Russia launches Belarus drills, revving up fears of Ukraine invasion
Russia rolled its tanks across Belarus on Thursday for live-fire drills that drew an ominous warning from NATO and added urgency to Western efforts to avert a feared invasion of Ukraine.
NATO said Russia's deployment of missiles, heavy armour and machine-gun toting soldiers marked a "dangerous moment" for Europe some three decades after the Soviet Union's collapse.
German Chancellor Olaf Scholz warned Russia against testing Western allies by mounting any further escalation.
"In this critical situation for all of us, Russia should not underestimate our unity and determination as a partner in the EU and as an ally in NATO," Scholz warned.
"We take the concerns of our allies very seriously," he added alongside Baltics leaders who were in Berlin for talks.
Russia's war games -- set to run until February 20 -- followed a gradual Russian military buildup around Ukraine that some US estimates say has reached 130,000 soldiers grouped in dozens of combat brigades.
Western leaders have been shuttling to Moscow in an effort to keep the lines of communication open, giving Russia a chance to air its grievances about NATO's expansion into eastern Europe and ex-Soviet states.
British Foreign Secretary Liz Truss took a tough message to Moscow on Thursday, accusing Russia of adopting a "threatening posture" and urging the Kremlin to withdraw its forces to prove it had no plans to mount an attack.
Kyiv denounced the war games as "psychological pressure" while French Foreign Minister Jean-Yves Le Drian called the exercises "a very violent gesture".
In a bid to "reduce chances of miscalculation" during the drills, US and Belarusian defence chiefs held rare telephone talks, the Pentagon said Thursday.
Russia has also sent six warships through the Bosphorus for naval drills on the Black Sea and the neighbouring Sea of Azov.
Kyiv condemned their presence as an "unprecedented" attempt to cut off Ukraine from both seas.
Moscow and Minsk have not disclosed how many troops are participating, but the United States has said around 30,000 soldiers were being dispatched to Belarus from locations including Russia's Far East.
- 'Disappointed' -
Russia's defence ministry said the exercises would centre around "suppressing and repelling external aggression".
The Kremlin has insisted that the troops will go home after the exercises.
But Ukraine's President Volodymyr Zelensky said "the accumulation of forces at the border is psychological pressure from our neighbours".
Kyiv has launched its own military drills expected to mirror Russia's games, but officials have said little about them out of apparent fear of escalating tensions.
"All the (Russian) talk about some mythical threat from NATO or Ukraine is nonsense," Ukrainian Foreign Minster Dmytro Kuleba said.

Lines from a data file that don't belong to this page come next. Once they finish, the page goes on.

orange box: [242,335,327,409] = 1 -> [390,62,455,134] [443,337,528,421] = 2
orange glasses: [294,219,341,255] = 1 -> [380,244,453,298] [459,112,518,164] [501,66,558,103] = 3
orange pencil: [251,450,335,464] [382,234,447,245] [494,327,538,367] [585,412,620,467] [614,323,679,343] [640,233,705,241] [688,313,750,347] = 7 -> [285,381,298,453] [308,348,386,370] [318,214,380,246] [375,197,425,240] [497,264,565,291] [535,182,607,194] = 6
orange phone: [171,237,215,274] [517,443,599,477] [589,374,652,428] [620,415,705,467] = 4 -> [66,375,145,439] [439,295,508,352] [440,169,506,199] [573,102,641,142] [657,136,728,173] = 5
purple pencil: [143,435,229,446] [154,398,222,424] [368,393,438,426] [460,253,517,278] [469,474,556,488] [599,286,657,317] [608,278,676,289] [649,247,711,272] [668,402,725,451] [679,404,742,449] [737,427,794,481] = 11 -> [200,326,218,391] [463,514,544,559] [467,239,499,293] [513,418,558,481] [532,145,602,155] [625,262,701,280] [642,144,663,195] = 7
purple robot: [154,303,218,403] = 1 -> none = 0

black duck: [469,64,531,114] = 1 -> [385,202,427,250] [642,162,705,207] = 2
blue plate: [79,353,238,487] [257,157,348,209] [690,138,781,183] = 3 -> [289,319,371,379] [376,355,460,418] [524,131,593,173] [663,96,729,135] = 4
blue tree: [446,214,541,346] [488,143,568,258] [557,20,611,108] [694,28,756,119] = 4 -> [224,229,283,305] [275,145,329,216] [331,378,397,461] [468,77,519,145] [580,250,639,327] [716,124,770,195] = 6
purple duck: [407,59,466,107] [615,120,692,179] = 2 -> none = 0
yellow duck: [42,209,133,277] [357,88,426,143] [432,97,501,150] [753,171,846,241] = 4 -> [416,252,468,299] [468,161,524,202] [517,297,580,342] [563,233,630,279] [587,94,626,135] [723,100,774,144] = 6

Russia wants to secure written guarantees that NATO will withdraw its presence from eastern Europe and never expand into Ukraine.
The United States and NATO have officially rejected Russia's demands.
But Washington has floated the idea of the sides striking a new disarmament agreement for Europe -- an offer viewed as useful but dramatically insufficient by Moscow.
Truss was the latest Western diplomat to travel to Moscow, where she reported receiving promises from her Russian counterpart Sergei Lavrov that the Kremlin had no plans to invade Ukraine.
"We need to see those words followed up by actions," she told reporters after the talks.
But Lavrov said he was "disappointed" by the talks, saying the military drills and the movement of troops across Russia's own territory had spurred "incomprehensible alarm and quite strong emotions from our British counterparts and other Western representatives".
- 'Warning time going down' -
Truss's trip came just days after French President Emmanuel Macron conducted a round of shuttle diplomacy between Moscow and Kyiv, and then briefed Scholz about his progress in Berlin.
The German chancellor will travel to Kyiv and Moscow next week for separate meetings with the Ukrainian and Russian leaders -- including his first in-person meeting with Putin.
His position on the new Nord Stream 2 natural gas pipeline from Russia to Germany will be under particularly close scrutiny.
In Washington this week, Scholz had been largely evasive about US President Joe Biden's pledge to "bring an end" to the energy link should Russia invade Ukraine.
The chancellor later said it was a conscious decision "not to publish the entire catalogue (of sanctions) ... because we can gain a little bit of power" by remaining vague.
The flurry of diplomatic activity included a meeting between British Prime Minister Boris Johnson and NATO Secretary General Jens Stoltenberg.
"The number of Russian forces is going up. The warning time for a possible attack is going down," Stoltenberg said at a news conference with Johnson.
"Renewed Russian aggression will lead to more NATO presence, not less," he added.
Following Stoltenberg's remarks, NATO member Denmark said it was ready to allow US military troops on its soil as part of a new bilateral defence agreement.
But Johnson stressed after a meeting with Polish President Andrzej Duda -- one of Ukraine's strongest allies in Europe -- that Western states must "tirelessly pursue the path of diplomacy".